I introduced my children to Rusty and bandmate Paul Cotton in person – Marisa but four and Jonathan a few months passed six – at the 10thAnniversary celebration of late DJ Pete Fornatale’s Sunday Show at The Ritz (January 24, 1993). The acoustic due played Crazy Love and my fave Poco tune, Bad Weather. Rusty was gracious. Later when she started to use the FourSquare app, I learned Marisa dubbed our home, “Grand Junction” after the Rusty-penned instrumental on Poco’s debut LP, named for the title tune, Pickin’ Up the Pieces. My calendar and WAZE both use Grand Junction when events and driving instructions involve my home.

 

When I first checked out posts on Facebook after I learned of Rusty’s passing – the articles said he passed on Wednesday, I learned it had to have happened later that night. At 9:37 p.m. Rusty’s wife, Mary commented, “Yay!” to Tom Hampton post about picking up Rusty “touring” pedal steel after repairs in Nashville.

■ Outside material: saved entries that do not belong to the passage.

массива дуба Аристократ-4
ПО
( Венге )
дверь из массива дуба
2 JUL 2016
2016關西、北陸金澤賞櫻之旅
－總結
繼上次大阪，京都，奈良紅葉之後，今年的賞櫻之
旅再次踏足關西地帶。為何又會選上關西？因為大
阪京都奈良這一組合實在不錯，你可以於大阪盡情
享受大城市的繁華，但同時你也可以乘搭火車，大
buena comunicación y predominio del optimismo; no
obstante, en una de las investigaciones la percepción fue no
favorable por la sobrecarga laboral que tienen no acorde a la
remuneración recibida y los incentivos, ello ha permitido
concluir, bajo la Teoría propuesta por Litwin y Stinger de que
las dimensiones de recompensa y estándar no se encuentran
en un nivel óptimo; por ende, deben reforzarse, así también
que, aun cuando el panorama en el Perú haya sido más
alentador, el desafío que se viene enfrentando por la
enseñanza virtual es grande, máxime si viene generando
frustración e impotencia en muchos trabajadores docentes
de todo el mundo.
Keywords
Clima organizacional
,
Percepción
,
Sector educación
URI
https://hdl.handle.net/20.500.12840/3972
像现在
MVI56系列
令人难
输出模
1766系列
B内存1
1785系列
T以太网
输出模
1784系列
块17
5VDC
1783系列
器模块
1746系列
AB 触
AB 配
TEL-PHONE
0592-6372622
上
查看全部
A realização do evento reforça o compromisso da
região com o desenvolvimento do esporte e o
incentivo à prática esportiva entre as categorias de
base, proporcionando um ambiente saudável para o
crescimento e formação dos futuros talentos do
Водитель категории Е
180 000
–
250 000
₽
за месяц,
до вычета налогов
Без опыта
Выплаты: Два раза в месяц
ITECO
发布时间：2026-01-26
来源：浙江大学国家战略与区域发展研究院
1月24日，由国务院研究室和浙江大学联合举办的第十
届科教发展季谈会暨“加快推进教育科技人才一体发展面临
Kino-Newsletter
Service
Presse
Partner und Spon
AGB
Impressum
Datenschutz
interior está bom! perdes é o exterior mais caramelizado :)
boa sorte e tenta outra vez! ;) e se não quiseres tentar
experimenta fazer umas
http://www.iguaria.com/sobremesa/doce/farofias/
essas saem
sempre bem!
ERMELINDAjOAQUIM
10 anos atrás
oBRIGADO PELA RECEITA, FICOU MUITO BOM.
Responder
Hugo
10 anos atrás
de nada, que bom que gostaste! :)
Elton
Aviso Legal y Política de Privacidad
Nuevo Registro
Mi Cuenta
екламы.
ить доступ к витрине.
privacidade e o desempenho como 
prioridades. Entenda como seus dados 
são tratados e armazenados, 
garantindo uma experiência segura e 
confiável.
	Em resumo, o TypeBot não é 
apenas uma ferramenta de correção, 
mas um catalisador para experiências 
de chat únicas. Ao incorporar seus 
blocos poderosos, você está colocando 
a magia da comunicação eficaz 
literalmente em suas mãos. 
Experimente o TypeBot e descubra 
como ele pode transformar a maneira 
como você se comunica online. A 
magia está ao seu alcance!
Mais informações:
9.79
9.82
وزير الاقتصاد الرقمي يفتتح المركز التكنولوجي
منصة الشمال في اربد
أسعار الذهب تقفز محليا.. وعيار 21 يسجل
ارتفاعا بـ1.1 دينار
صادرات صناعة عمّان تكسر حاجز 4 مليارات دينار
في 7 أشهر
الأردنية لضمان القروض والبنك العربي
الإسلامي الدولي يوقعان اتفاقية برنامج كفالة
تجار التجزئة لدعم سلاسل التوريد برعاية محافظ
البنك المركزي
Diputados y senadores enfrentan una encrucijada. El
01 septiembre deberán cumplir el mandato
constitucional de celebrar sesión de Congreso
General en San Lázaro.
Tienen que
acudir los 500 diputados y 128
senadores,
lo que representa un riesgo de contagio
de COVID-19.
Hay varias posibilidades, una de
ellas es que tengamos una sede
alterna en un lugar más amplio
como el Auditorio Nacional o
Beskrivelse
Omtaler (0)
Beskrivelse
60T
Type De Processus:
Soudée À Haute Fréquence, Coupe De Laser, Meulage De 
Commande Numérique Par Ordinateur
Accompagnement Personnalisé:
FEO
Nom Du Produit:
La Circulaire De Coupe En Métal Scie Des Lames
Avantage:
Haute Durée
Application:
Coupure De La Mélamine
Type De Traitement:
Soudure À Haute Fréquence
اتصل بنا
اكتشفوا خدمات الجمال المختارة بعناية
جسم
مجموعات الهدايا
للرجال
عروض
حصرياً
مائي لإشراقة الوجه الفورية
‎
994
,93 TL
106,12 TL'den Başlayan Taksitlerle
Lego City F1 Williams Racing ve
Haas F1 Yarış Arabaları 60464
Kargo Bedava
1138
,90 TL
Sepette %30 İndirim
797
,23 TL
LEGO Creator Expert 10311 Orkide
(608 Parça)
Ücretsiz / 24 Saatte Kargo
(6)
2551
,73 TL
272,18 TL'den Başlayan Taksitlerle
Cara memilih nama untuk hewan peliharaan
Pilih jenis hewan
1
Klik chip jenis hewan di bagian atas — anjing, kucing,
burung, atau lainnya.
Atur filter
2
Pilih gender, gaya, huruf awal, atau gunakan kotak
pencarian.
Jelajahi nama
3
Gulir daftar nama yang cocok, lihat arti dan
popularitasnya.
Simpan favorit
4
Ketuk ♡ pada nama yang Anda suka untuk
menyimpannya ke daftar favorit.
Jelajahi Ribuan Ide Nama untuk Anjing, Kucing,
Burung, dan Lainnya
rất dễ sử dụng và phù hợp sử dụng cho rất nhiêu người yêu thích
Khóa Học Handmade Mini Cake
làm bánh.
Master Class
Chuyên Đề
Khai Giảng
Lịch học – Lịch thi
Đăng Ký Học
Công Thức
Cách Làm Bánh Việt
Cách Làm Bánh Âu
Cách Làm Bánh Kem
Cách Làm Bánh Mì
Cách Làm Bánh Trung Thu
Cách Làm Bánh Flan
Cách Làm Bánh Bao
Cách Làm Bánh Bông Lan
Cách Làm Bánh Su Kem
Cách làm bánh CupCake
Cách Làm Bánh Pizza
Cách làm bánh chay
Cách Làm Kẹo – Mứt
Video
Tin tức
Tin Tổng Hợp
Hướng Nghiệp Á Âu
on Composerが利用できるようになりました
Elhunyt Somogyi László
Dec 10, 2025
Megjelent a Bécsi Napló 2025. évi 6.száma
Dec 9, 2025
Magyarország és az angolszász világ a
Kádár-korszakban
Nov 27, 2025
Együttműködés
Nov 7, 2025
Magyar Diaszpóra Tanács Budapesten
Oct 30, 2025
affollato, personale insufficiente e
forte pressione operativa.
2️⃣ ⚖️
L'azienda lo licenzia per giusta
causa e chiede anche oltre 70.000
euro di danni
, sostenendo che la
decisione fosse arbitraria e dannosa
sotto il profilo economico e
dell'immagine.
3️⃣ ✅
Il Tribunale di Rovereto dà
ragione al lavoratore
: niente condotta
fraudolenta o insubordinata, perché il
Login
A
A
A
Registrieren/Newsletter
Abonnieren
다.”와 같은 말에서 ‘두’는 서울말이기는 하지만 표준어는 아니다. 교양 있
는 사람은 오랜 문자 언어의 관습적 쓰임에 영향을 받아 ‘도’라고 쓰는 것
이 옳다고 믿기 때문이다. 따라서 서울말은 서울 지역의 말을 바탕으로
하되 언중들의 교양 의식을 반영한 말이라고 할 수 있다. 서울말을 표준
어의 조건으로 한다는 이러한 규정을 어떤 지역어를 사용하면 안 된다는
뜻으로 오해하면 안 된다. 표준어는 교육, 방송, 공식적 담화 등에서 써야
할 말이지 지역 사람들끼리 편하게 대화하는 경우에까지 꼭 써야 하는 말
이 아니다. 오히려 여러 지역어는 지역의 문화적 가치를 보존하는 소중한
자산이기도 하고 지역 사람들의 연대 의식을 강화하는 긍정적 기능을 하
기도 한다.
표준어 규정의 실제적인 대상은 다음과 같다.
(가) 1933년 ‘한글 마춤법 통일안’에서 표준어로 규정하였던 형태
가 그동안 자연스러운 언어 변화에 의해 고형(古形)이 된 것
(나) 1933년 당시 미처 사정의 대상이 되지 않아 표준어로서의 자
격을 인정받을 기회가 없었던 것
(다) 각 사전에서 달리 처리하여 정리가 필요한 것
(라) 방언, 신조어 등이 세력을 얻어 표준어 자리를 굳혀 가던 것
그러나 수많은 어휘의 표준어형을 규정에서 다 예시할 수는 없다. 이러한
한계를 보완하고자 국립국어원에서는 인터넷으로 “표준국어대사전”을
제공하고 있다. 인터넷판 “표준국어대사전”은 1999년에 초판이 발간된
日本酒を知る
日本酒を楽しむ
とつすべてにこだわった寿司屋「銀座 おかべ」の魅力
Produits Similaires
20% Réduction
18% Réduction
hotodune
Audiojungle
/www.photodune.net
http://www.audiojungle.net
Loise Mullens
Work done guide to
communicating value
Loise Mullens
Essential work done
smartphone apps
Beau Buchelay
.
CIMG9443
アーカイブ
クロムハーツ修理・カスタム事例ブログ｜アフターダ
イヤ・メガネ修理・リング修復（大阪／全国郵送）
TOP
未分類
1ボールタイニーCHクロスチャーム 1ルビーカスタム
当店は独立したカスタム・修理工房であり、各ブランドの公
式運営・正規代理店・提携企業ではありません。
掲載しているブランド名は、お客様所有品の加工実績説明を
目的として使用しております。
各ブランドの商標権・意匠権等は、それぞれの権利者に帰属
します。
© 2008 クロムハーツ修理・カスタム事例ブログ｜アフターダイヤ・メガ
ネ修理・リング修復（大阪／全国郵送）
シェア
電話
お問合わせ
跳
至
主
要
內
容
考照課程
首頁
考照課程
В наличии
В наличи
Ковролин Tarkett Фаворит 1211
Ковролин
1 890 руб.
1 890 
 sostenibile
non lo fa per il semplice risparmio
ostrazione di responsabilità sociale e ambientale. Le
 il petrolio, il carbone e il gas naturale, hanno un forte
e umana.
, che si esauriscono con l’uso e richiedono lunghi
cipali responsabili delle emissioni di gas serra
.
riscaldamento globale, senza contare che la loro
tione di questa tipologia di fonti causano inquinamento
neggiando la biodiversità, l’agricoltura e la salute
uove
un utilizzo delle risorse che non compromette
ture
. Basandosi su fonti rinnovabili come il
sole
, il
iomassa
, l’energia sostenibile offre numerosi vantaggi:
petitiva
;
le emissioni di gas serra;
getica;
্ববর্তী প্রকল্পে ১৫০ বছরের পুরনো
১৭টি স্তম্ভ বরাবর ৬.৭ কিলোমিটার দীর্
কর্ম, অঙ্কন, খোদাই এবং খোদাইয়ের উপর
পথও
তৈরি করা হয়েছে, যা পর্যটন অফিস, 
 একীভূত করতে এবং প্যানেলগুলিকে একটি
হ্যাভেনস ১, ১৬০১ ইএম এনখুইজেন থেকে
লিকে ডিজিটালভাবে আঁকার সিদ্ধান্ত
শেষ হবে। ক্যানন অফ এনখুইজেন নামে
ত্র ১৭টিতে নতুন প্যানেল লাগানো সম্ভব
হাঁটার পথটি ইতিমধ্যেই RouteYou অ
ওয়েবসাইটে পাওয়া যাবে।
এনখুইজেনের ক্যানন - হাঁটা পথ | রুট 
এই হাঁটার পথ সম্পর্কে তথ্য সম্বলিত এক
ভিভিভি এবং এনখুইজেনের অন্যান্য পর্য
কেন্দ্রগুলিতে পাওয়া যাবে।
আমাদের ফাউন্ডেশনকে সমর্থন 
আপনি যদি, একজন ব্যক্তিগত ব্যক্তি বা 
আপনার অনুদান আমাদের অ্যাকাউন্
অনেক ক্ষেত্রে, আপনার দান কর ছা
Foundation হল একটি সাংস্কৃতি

The Poco website message board contains many condolence messages.

 

But remember Rusty for the music.

 

In addition to those mentioned above,

 

one must listen to the sweet pedal steel on Paul Cotton’s

Bad Weather,

Heart of the Night,

Ride the Country and

Indian Summer.

 

Also the searing steel on Paul’s

A Right Along and

Another Time Around.

 

Color added to Richie’s

A Good Feeling To Know,

Crazy Eyes,

the Piano sounding solo at the end of What A Day and

the ‘long medley’ including Richie’s Consequently, So Long and Just In Case It Happens, Yes Indeed.

 

Rusty wrote many endearing Poco tunes, including:

Sagebrush Serenade,

Rose of Cimarron,

High and Dry,

The Dance,

Fools Gold,

Rocky Mountain Breakdown and

Legend.

 

(And someone might just suggest what I “missed” in the comments.)